I am trying to implement an object detection model on an MCU with a NPU using several YOLO models. Right now, I am trying to implement it with YOLOv11n, however, even though i apply int8 quantization, I cannot achieve the size I want to achieve. My MCU can only accept int8, therefore I cannot use floating point as well.

So, I wanted to explore how to do pruning, what are the important steps and what to keep in mind while doing it. I am quite unsure on which layers to prune and so on.

Thank you for your time and help.

On MCUs/NPUs, pruning only helps if it’s structured pruning (removing whole channels/filters so the network is physically smaller). Unstructured pruning (just zeroing individual weights) usually won’t shrink your exported INT8 model or speed it up unless your toolchain has sparse-kernel support. The Ultralytics glossary page on pruning (structured vs unstructured) summarizes this well.

If you’re starting a new deployment, I’d try Ultralytics YOLO YOLO26n first (it’s smaller/faster than YOLO11n) from the YOLO26 docs, and only prune if that’s still too big.

For “what to prune”: in practice you typically don’t prune the very first stem layer or the final detection head, and instead prune repeated conv blocks in the backbone + neck (those usually have the most redundancy). The usual workflow is: train a baseline → apply channel pruning gradually (e.g., small % each round) → fine-tune a bit to recover accuracy → repeat until you hit your size target → export INT8 again.

If you share (1) your target max model size (flash/RAM), (2) your current exported model format/size (e.g., .tflite), and (3) the NPU toolchain (TFLite Micro, vendor SDK, etc.), I can suggest whether pruning will actually move the needle for that stack and what pruning ratio is realistic.

You can read this

Thank you for your reply.

I am aiming a model size below 2 MB. Right now, my exported YOLOv11 model is 2.6 MB for both full_quant model and int8 model. We are using eIQ Neutron SDK for our model implementation on our board.

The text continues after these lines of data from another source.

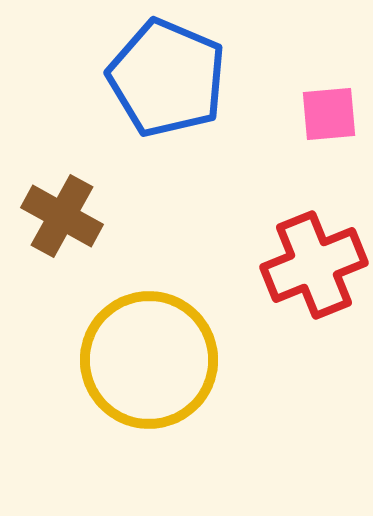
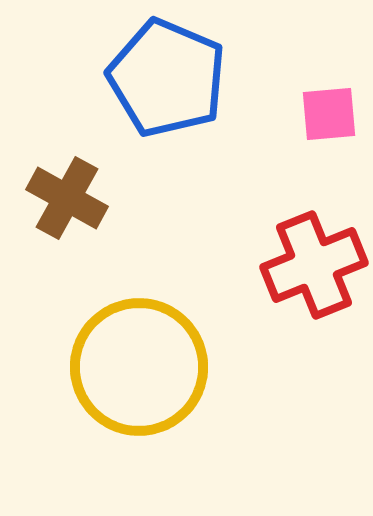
brown cross: moved 5 px right, 18 px up
yellow circle: moved 10 px left, 7 px down
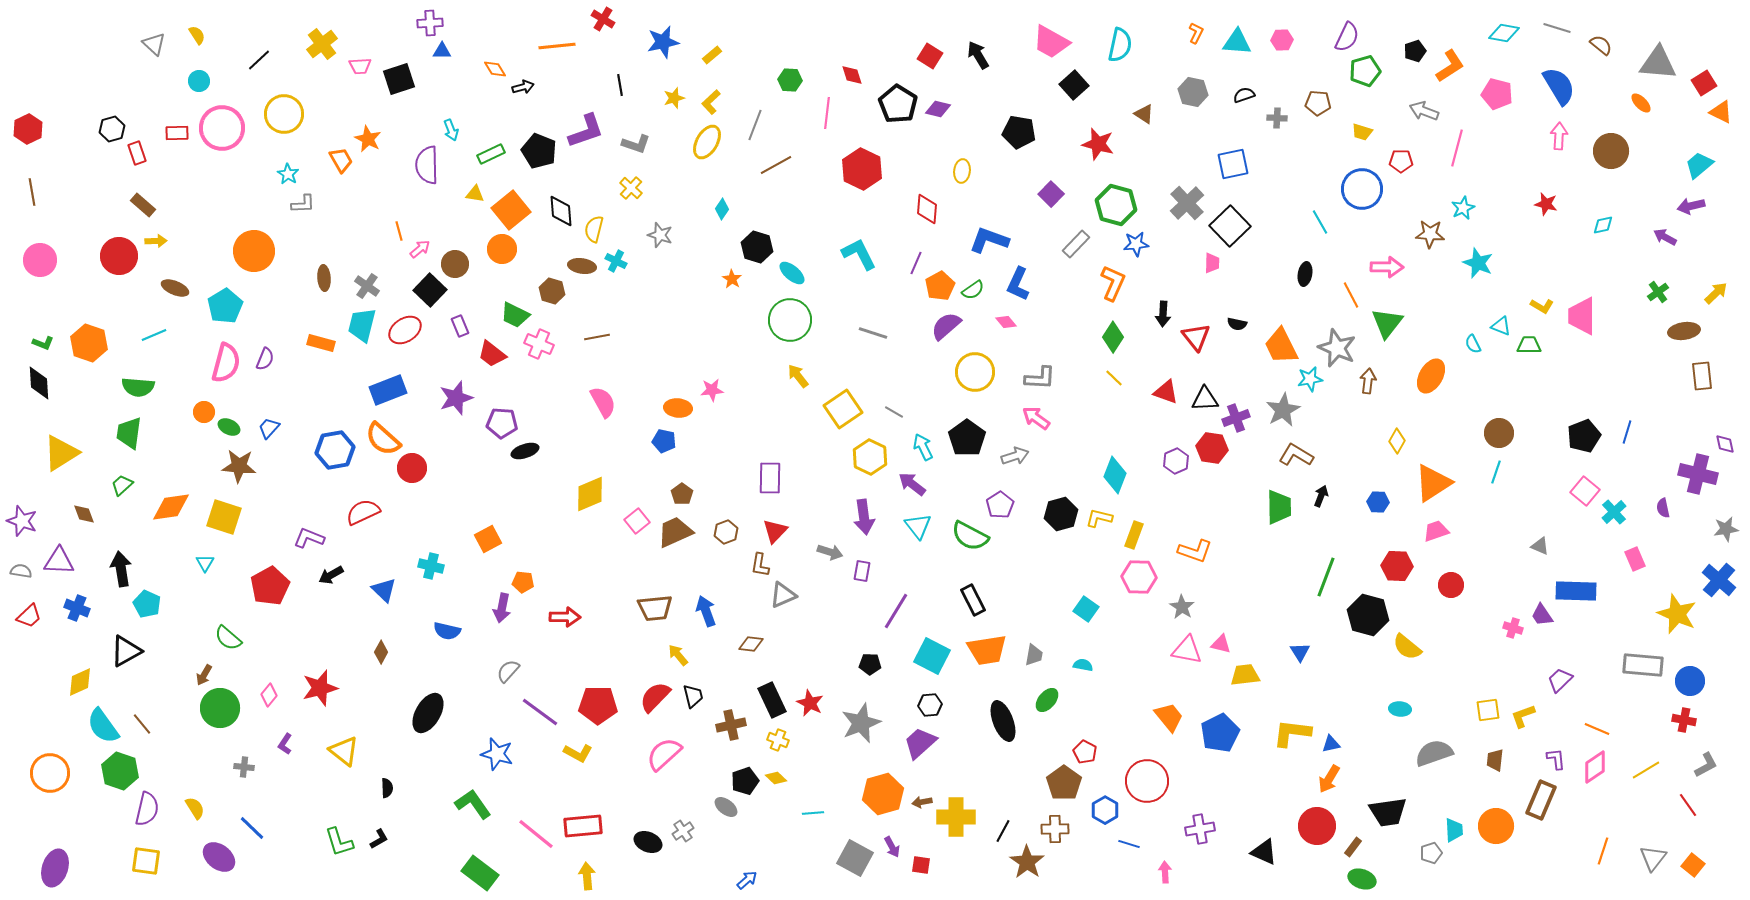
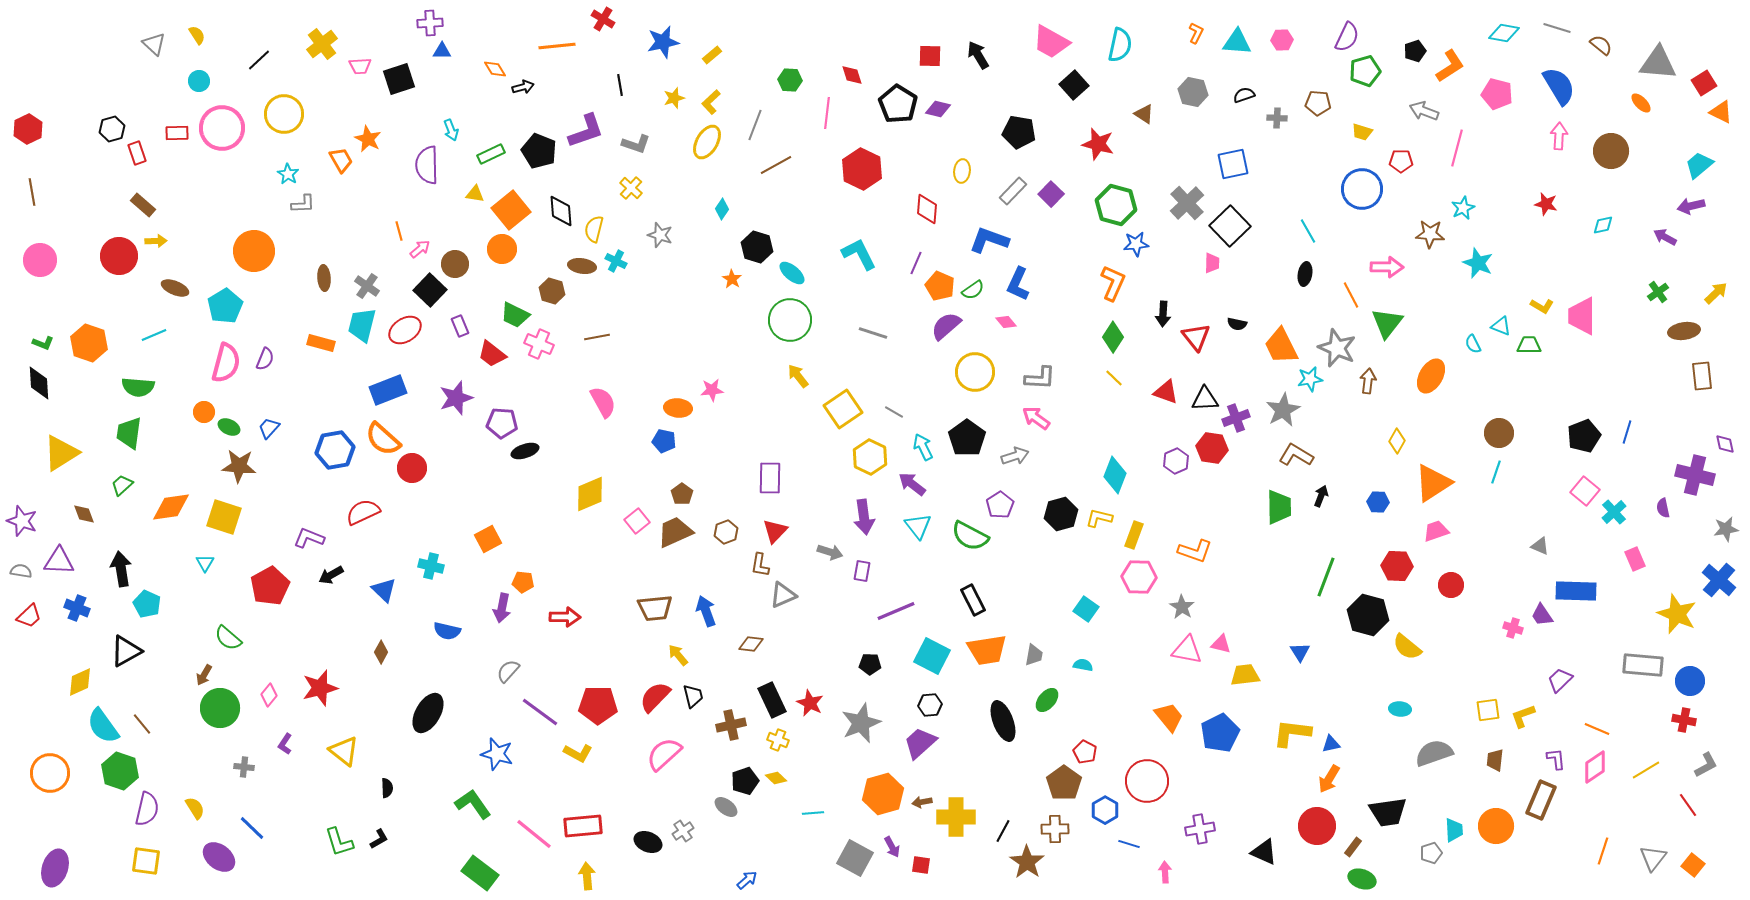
red square at (930, 56): rotated 30 degrees counterclockwise
cyan line at (1320, 222): moved 12 px left, 9 px down
gray rectangle at (1076, 244): moved 63 px left, 53 px up
orange pentagon at (940, 286): rotated 20 degrees counterclockwise
purple cross at (1698, 474): moved 3 px left, 1 px down
purple line at (896, 611): rotated 36 degrees clockwise
pink line at (536, 834): moved 2 px left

I have also tried YOLOv26n but I did not achieve different results on that model either. It is also around 2.6 MB in size.

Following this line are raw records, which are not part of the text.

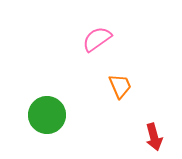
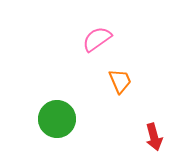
orange trapezoid: moved 5 px up
green circle: moved 10 px right, 4 px down
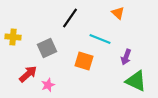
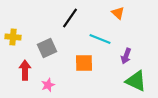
purple arrow: moved 1 px up
orange square: moved 2 px down; rotated 18 degrees counterclockwise
red arrow: moved 3 px left, 4 px up; rotated 48 degrees counterclockwise
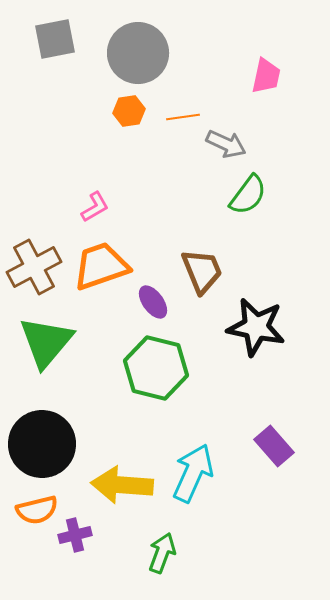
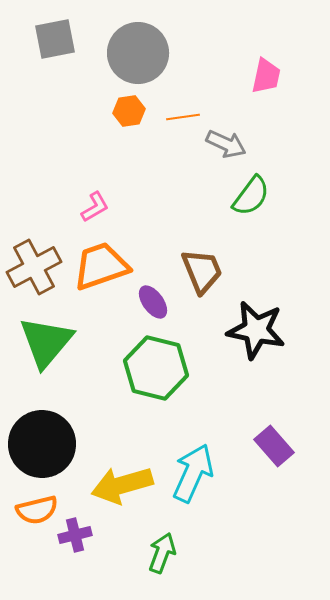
green semicircle: moved 3 px right, 1 px down
black star: moved 3 px down
yellow arrow: rotated 20 degrees counterclockwise
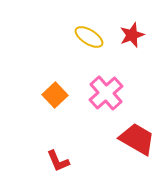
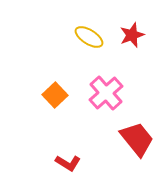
red trapezoid: rotated 21 degrees clockwise
red L-shape: moved 10 px right, 2 px down; rotated 35 degrees counterclockwise
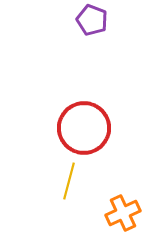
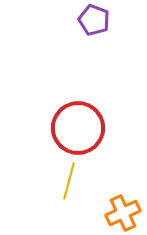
purple pentagon: moved 2 px right
red circle: moved 6 px left
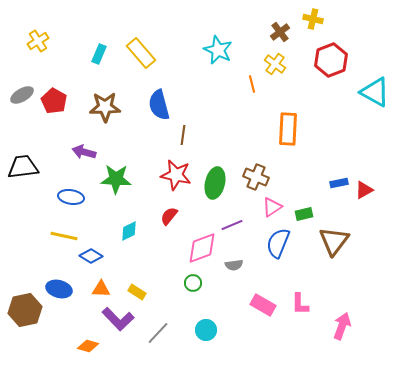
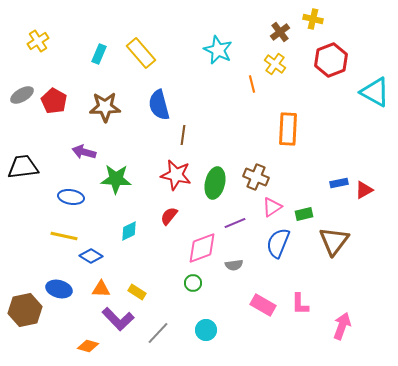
purple line at (232, 225): moved 3 px right, 2 px up
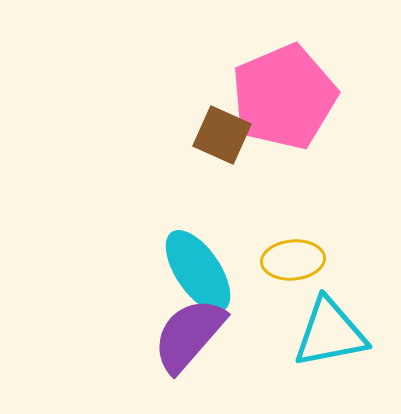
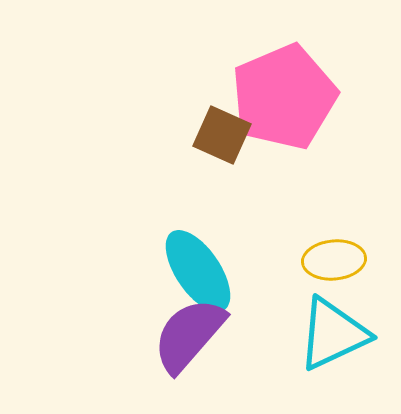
yellow ellipse: moved 41 px right
cyan triangle: moved 3 px right, 1 px down; rotated 14 degrees counterclockwise
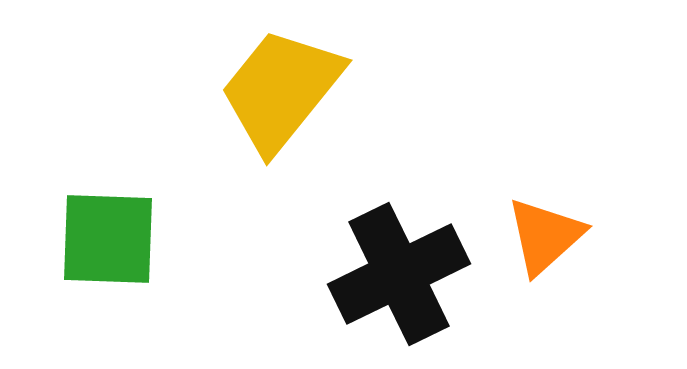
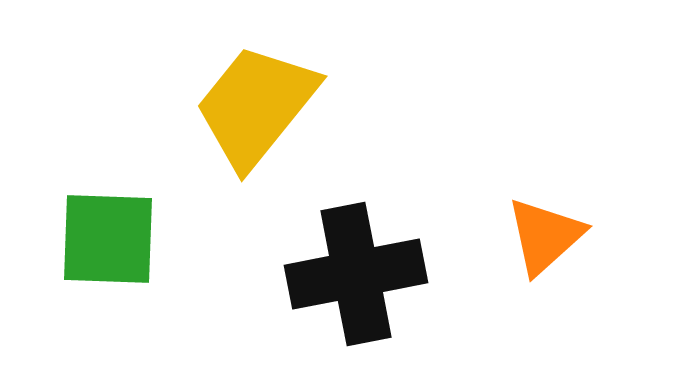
yellow trapezoid: moved 25 px left, 16 px down
black cross: moved 43 px left; rotated 15 degrees clockwise
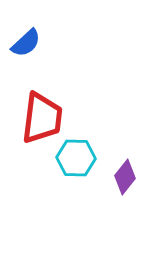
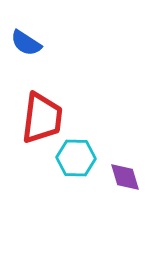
blue semicircle: rotated 76 degrees clockwise
purple diamond: rotated 56 degrees counterclockwise
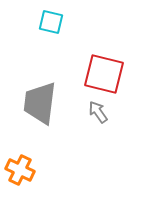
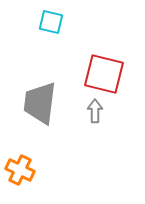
gray arrow: moved 3 px left, 1 px up; rotated 35 degrees clockwise
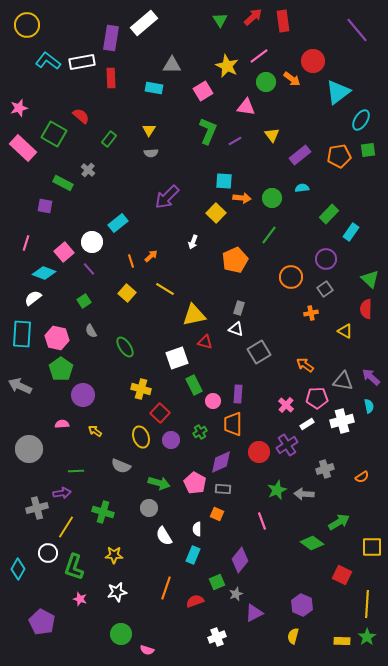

If you want to train a smaller model, you can change this to [0.5, 0.25, 512] and train a new model using the YAML:

It will make it smaller than 2MB after quantization.

This decreased the size incredibly well. But I have a question, what are the possible values for max_channels. Because I have a rather small dataset to train my model for a specific case and this causes the mAP50-95 value to decrase substantially.